::: The data :::

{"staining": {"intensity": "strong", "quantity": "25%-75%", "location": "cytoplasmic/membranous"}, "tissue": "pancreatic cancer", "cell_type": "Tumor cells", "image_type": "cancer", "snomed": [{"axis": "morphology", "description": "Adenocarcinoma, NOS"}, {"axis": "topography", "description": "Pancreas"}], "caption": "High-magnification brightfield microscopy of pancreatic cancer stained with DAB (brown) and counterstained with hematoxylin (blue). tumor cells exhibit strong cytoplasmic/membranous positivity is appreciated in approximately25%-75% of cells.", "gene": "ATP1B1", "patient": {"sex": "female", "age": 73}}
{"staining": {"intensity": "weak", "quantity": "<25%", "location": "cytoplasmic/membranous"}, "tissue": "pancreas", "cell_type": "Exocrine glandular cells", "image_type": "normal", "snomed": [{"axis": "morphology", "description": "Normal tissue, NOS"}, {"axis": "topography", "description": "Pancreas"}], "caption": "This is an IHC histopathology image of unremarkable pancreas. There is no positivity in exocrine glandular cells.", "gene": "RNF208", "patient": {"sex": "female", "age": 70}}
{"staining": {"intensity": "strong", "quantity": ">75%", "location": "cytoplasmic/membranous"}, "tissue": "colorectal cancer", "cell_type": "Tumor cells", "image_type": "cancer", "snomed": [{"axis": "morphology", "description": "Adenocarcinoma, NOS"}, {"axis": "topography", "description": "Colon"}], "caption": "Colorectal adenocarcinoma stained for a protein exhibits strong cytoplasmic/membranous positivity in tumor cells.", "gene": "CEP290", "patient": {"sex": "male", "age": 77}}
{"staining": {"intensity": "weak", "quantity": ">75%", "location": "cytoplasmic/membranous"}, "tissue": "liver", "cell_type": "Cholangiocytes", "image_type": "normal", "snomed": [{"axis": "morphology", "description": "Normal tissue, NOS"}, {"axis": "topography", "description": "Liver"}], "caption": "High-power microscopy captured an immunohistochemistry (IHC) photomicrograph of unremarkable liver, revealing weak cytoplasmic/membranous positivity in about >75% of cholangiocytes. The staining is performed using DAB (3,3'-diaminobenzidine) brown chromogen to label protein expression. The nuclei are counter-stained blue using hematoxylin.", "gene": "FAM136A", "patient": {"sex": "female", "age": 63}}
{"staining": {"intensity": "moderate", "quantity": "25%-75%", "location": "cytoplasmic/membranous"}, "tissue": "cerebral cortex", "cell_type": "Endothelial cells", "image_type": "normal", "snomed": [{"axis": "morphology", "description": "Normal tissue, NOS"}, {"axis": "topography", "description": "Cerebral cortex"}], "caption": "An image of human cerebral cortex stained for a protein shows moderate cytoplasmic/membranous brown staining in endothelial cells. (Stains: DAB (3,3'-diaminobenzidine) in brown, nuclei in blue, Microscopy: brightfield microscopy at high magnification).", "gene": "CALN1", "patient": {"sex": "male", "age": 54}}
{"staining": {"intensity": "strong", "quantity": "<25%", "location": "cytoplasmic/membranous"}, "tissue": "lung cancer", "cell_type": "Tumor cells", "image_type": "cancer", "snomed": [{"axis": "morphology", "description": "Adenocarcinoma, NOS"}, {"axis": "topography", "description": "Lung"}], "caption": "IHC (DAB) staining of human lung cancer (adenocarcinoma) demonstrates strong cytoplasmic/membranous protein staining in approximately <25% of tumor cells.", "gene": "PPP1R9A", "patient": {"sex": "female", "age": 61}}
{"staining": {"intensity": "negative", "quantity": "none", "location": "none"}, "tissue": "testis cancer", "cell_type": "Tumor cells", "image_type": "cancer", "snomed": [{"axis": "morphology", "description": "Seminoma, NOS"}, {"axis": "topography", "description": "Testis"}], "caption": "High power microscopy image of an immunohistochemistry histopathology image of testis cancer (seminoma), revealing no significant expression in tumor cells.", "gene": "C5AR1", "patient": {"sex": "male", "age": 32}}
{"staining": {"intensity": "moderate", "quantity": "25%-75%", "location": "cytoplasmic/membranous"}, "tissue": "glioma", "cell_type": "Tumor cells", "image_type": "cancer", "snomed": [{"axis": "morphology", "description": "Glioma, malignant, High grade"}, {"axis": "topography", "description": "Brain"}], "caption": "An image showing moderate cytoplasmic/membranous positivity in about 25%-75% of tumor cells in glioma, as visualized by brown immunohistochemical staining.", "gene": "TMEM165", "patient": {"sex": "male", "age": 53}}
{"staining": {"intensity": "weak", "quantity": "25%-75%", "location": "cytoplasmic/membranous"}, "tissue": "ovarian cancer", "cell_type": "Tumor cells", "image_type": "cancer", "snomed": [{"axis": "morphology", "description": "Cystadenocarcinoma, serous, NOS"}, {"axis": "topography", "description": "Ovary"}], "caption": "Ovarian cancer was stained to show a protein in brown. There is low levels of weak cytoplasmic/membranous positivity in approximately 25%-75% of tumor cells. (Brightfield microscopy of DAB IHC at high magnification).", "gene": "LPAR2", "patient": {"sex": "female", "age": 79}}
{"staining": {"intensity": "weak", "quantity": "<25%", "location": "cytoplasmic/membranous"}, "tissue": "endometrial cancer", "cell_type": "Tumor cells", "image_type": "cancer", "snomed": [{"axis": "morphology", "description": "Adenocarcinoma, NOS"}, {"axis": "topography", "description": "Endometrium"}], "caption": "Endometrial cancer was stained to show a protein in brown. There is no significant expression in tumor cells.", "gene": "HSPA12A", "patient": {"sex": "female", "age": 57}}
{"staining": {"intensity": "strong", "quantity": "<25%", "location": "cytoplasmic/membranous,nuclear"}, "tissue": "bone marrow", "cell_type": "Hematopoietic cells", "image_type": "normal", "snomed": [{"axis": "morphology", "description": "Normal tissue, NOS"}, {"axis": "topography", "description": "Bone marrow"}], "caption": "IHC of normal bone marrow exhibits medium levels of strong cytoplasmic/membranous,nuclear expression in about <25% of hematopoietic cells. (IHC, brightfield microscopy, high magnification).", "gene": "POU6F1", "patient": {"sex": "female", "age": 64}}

:::

Copy the records. Each line should match exactly.

◆ Reply to the exercise
{"staining": {"intensity": "strong", "quantity": "25%-75%", "location": "cytoplasmic/membranous"}, "tissue": "pancreatic cancer", "cell_type": "Tumor cells", "image_type": "cancer", "snomed": [{"axis": "morphology", "description": "Adenocarcinoma, NOS"}, {"axis": "topography", "description": "Pancreas"}], "caption": "High-magnification brightfield microscopy of pancreatic cancer stained with DAB (brown) and counterstained with hematoxylin (blue). tumor cells exhibit strong cytoplasmic/membranous positivity is appreciated in approximately25%-75% of cells.", "gene": "ATP1B1", "patient": {"sex": "female", "age": 73}}
{"staining": {"intensity": "weak", "quantity": "<25%", "location": "cytoplasmic/membranous"}, "tissue": "pancreas", "cell_type": "Exocrine glandular cells", "image_type": "normal", "snomed": [{"axis": "morphology", "description": "Normal tissue, NOS"}, {"axis": "topography", "description": "Pancreas"}], "caption": "This is an IHC histopathology image of unremarkable pancreas. There is no positivity in exocrine glandular cells.", "gene": "RNF208", "patient": {"sex": "female", "age": 70}}
{"staining": {"intensity": "strong", "quantity": ">75%", "location": "cytoplasmic/membranous"}, "tissue": "colorectal cancer", "cell_type": "Tumor cells", "image_type": "cancer", "snomed": [{"axis": "morphology", "description": "Adenocarcinoma, NOS"}, {"axis": "topography", "description": "Colon"}], "caption": "Colorectal adenocarcinoma stained for a protein exhibits strong cytoplasmic/membranous positivity in tumor cells.", "gene": "CEP290", "patient": {"sex": "male", "age": 77}}
{"staining": {"intensity": "weak", "quantity": ">75%", "location": "cytoplasmic/membranous"}, "tissue": "liver", "cell_type": "Cholangiocytes", "image_type": "normal", "snomed": [{"axis": "morphology", "description": "Normal tissue, NOS"}, {"axis": "topography", "description": "Liver"}], "caption": "High-power microscopy captured an immunohistochemistry (IHC) photomicrograph of unremarkable liver, revealing weak cytoplasmic/membranous positivity in about >75% of cholangiocytes. The staining is performed using DAB (3,3'-diaminobenzidine) brown chromogen to label protein expression. The nuclei are counter-stained blue using hematoxylin.", "gene": "FAM136A", "patient": {"sex": "female", "age": 63}}
{"staining": {"intensity": "moderate", "quantity": "25%-75%", "location": "cytoplasmic/membranous"}, "tissue": "cerebral cortex", "cell_type": "Endothelial cells", "image_type": "normal", "snomed": [{"axis": "morphology", "description": "Normal tissue, NOS"}, {"axis": "topography", "description": "Cerebral cortex"}], "caption": "An image of human cerebral cortex stained for a protein shows moderate cytoplasmic/membranous brown staining in endothelial cells. (Stains: DAB (3,3'-diaminobenzidine) in brown, nuclei in blue, Microscopy: brightfield microscopy at high magnification).", "gene": "CALN1", "patient": {"sex": "male", "age": 54}}
{"staining": {"intensity": "strong", "quantity": "<25%", "location": "cytoplasmic/membranous"}, "tissue": "lung cancer", "cell_type": "Tumor cells", "image_type": "cancer", "snomed": [{"axis": "morphology", "description": "Adenocarcinoma, NOS"}, {"axis": "topography", "description": "Lung"}], "caption": "IHC (DAB) staining of human lung cancer (adenocarcinoma) demonstrates strong cytoplasmic/membranous protein staining in approximately <25% of tumor cells.", "gene": "PPP1R9A", "patient": {"sex": "female", "age": 61}}
{"staining": {"intensity": "negative", "quantity": "none", "location": "none"}, "tissue": "testis cancer", "cell_type": "Tumor cells", "image_type": "cancer", "snomed": [{"axis": "morphology", "description": "Seminoma, NOS"}, {"axis": "topography", "description": "Testis"}], "caption": "High power microscopy image of an immunohistochemistry histopathology image of testis cancer (seminoma), revealing no significant expression in tumor cells.", "gene": "C5AR1", "patient": {"sex": "male", "age": 32}}
{"staining": {"intensity": "moderate", "quantity": "25%-75%", "location": "cytoplasmic/membranous"}, "tissue": "glioma", "cell_type": "Tumor cells", "image_type": "cancer", "snomed": [{"axis": "morphology", "description": "Glioma, malignant, High grade"}, {"axis": "topography", "description": "Brain"}], "caption": "An image showing moderate cytoplasmic/membranous positivity in about 25%-75% of tumor cells in glioma, as visualized by brown immunohistochemical staining.", "gene": "TMEM165", "patient": {"sex": "male", "age": 53}}
{"staining": {"intensity": "weak", "quantity": "25%-75%", "location": "cytoplasmic/membranous"}, "tissue": "ovarian cancer", "cell_type": "Tumor cells", "image_type": "cancer", "snomed": [{"axis": "morphology", "description": "Cystadenocarcinoma, serous, NOS"}, {"axis": "topography", "description": "Ovary"}], "caption": "Ovarian cancer was stained to show a protein in brown. There is low levels of weak cytoplasmic/membranous positivity in approximately 25%-75% of tumor cells. (Brightfield microscopy of DAB IHC at high magnification).", "gene": "LPAR2", "patient": {"sex": "female", "age": 79}}
{"staining": {"intensity": "weak", "quantity": "<25%", "location": "cytoplasmic/membranous"}, "tissue": "endometrial cancer", "cell_type": "Tumor cells", "image_type": "cancer", "snomed": [{"axis": "morphology", "description": "Adenocarcinoma, NOS"}, {"axis": "topography", "description": "Endometrium"}], "caption": "Endometrial cancer was stained to show a protein in brown. There is no significant expression in tumor cells.", "gene": "HSPA12A", "patient": {"sex": "female", "age": 57}}
{"staining": {"intensity": "strong", "quantity": "<25%", "location": "cytoplasmic/membranous,nuclear"}, "tissue": "bone marrow", "cell_type": "Hematopoietic cells", "image_type": "normal", "snomed": [{"axis": "morphology", "description": "Normal tissue, NOS"}, {"axis": "topography", "description": "Bone marrow"}], "caption": "IHC of normal bone marrow exhibits medium levels of strong cytoplasmic/membranous,nuclear expression in about <25% of hematopoietic cells. (IHC, brightfield microscopy, high magnification).", "gene": "POU6F1", "patient": {"sex": "female", "age": 64}}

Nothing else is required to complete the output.